Creamy Caesar Soup with Chicken topcook.tomathouse.com
Ingredients:
Soup
- 3 tablespoons extra-virgin olive oil
- 1 onion, thinly sliced
- 2 cloves garlic, chopped
- 4 cups lightly salted chicken broth
- 1 potato, peeled and coarsely chopped
- 1 large rind of Parmesan cheese
- 2 large skinless, boneless chicken breasts (about 450g)
- 2 romaine lettuce hearts, chopped
- 0.5 cups heavy cream
Croutons
- 1/4 cup mayonnaise
- 1/4 cup grated Parmesan cheese, plus extra for sprinkling
- Grated zest and juice of 1 lemon
- 3 anchovy fillets
- A little hot sauce
- 2 cloves garlic, chopped
- 1 baguette
- 3 tbsp finely chopped fresh parsley
Preparation:
Prepare the soup: Preheat the oven to 200°C (400°F). Heat the olive oil in a Dutch oven or heavy-bottomed saucepan over medium-high heat. Add the onion, garlic, and 1 teaspoon of salt and cook, stirring occasionally, until the onion is soft, about 5 minutes. Add the chicken broth, 3 cups of water, potatoes, and Parmesan rind. Season the chicken with salt and black pepper and add to the pan. Bring to a boil, then reduce the heat to medium and simmer until the chicken is cooked through, about 15 minutes. Using tongs, remove the chicken to a plate and let it cool.
Meanwhile, fry the croutons: In a blender or food processor, combine the mayonnaise, grated Parmesan, lemon juice, anchovies, hot sauce, garlic, some freshly ground black pepper, and 1 tablespoon water; process until smooth.

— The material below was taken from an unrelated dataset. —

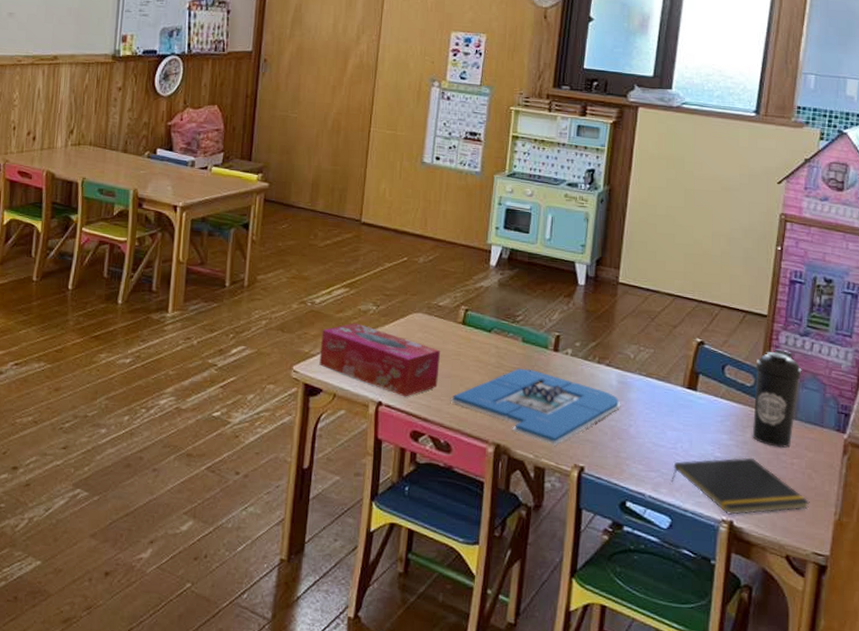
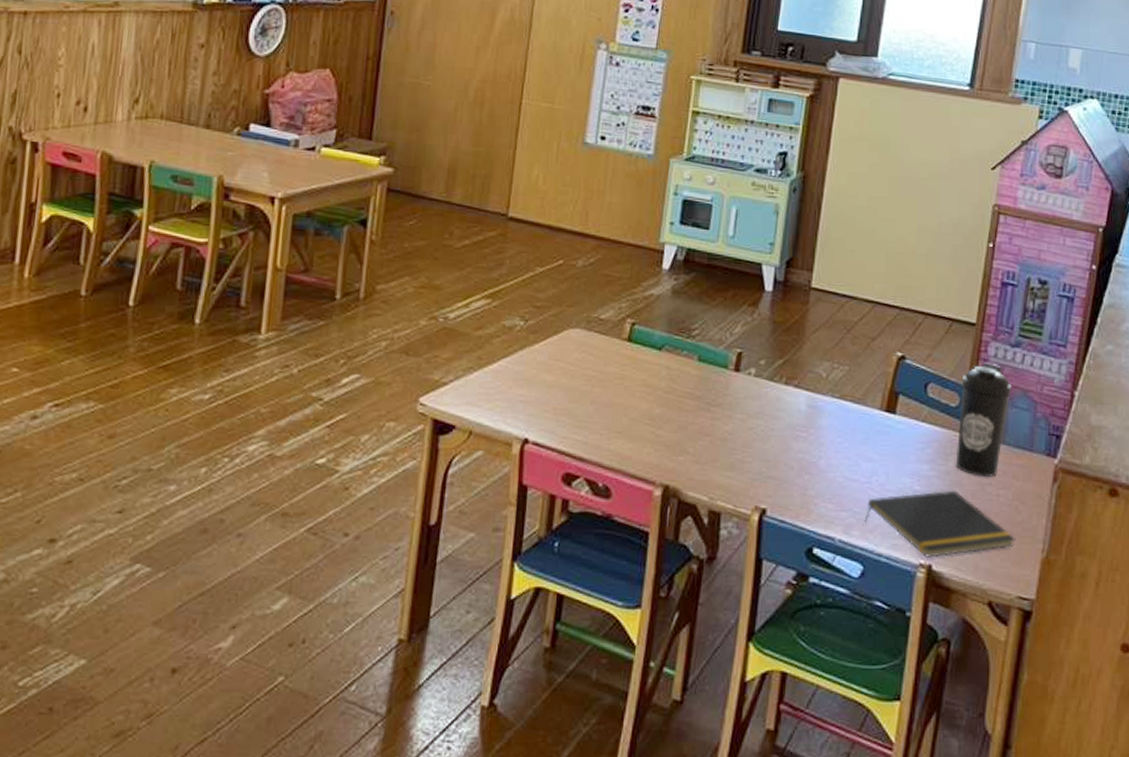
tissue box: present [319,323,441,397] -> none [452,342,602,432]
board game: present [450,369,621,446] -> none [611,394,810,485]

- Slice the baguette in half lengthwise, then into 0.5 cm thick slices. Place on a baking sheet and spread with the mayonnaise mixture, reserving 2 tablespoons of the dressing for topping. Sprinkle with parsley, lemon zest, and additional Parmesan cheese; bake until golden brown, about 10 minutes.
- Add the lettuce and heavy cream to the pot and simmer until the lettuce is tender, 8 to 10 minutes. Remove the Parmesan rind. Transfer the soup to a blender and blend until smooth. Return it to the pot and season with salt and pepper to taste. Shred the chicken and add it to the soup; heat through over medium heat. Ladle the soup into bowls, drizzle with the reserved dressing, and top with croutons and a sprinkle of ground pepper.